[AUFGABE] Schreiben Sie aus dem Text über die Libyen-Gespräche in Tunis den Abschnitt von „Irgendwie scheint Letztere“ bis einschließlich „Küstenort Sabratha diskutieren.“ wortgetreu ab.

[ÜBUNGSTEXT]
----------

Bild: Roter Teppich für Feldmarschall Haftar (l.) am Flughafen in Tunis
Die Kontrollen am Eingang gleichen denen der umliegenden Luxus-Ressorts.
Gelangweilt schauen unterbezahlte Angestellte einer Sicherheitsfirma in die
Taschen der Urlauber, Geschäftsleute – und der libyschen Politiker.
Irgendwie scheint Letztere hier niemand so richtig ernst zu nehmen, wie zu
Hause auch.
Morgens gegen 10 Uhr fahren Taxis vor, stämmige Männer in Anzügen mit
ernsten Blicken steigen aus. Es sind libysche Milizenführer, die aus dem
Nachtclub ein paar Straßen weiter kommen. Abends im Cabaret stecken die
libyschen Kriegsgewinnler den Tänzerinnen Tausende Euro zu, wenn diese nur
den richtigen Ort nennen können, aus dem die Männer kommen, die an den
kreisrunden Tischen den Alkohol fließen lassen.
Der Portier des „Carthage Thallasso“ öffnet zwei Libyern die Taxitür,
während diese angeheitert die Lage im Küstenort Sabratha diskutieren.
„Vielleicht verhandeln die Vereinten Nationen mit den Falschen“, sagt der
Portier leise und lächelt. Die Herren im 5-Sterne-Hotel sollen bei den am
vergangenen Dienstag begonnenen Gesprächen den gordischen Knoten namens
Libyen lösen.
Delegationen des sogenannten Staatsrates, der in der libyschen Hauptstadt
Tripolis im Westen des Landes regiert, und des nach Ostlibyen geflohenen
Parlamentes sollen sich nach Wunsch der UN-Vermittler auf die Gründung
einer gemeinsamen Armee und auf einen neuen reduzierten Staatsrat einigen,
der dem in Tripolis regierenden Übergangspremier Fayez al-Serraj zur Seite
steht.

----------

[BEREITGESTELLTES MATERIAL]

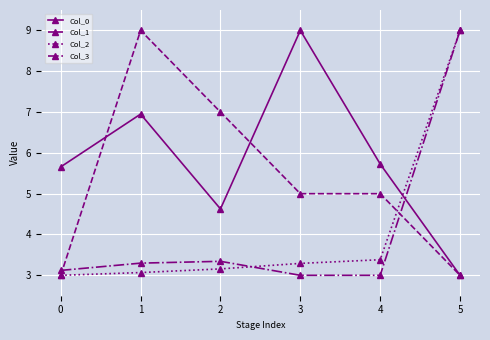

The Col_3 series shows 1.4 at 4. True or false?

False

----------

[ERGEBNIS]
Irgendwie scheint Letztere hier niemand so richtig ernst zu nehmen, wie zu
Hause auch.
Morgens gegen 10 Uhr fahren Taxis vor, stämmige Männer in Anzügen mit
ernsten Blicken steigen aus. Es sind libysche Milizenführer, die aus dem
Nachtclub ein paar Straßen weiter kommen. Abends im Cabaret stecken die
libyschen Kriegsgewinnler den Tänzerinnen Tausende Euro zu, wenn diese nur
den richtigen Ort nennen können, aus dem die Männer kommen, die an den
kreisrunden Tischen den Alkohol fließen lassen.
Der Portier des „Carthage Thallasso“ öffnet zwei Libyern die Taxitür,
während diese angeheitert die Lage im Küstenort Sabratha diskutieren.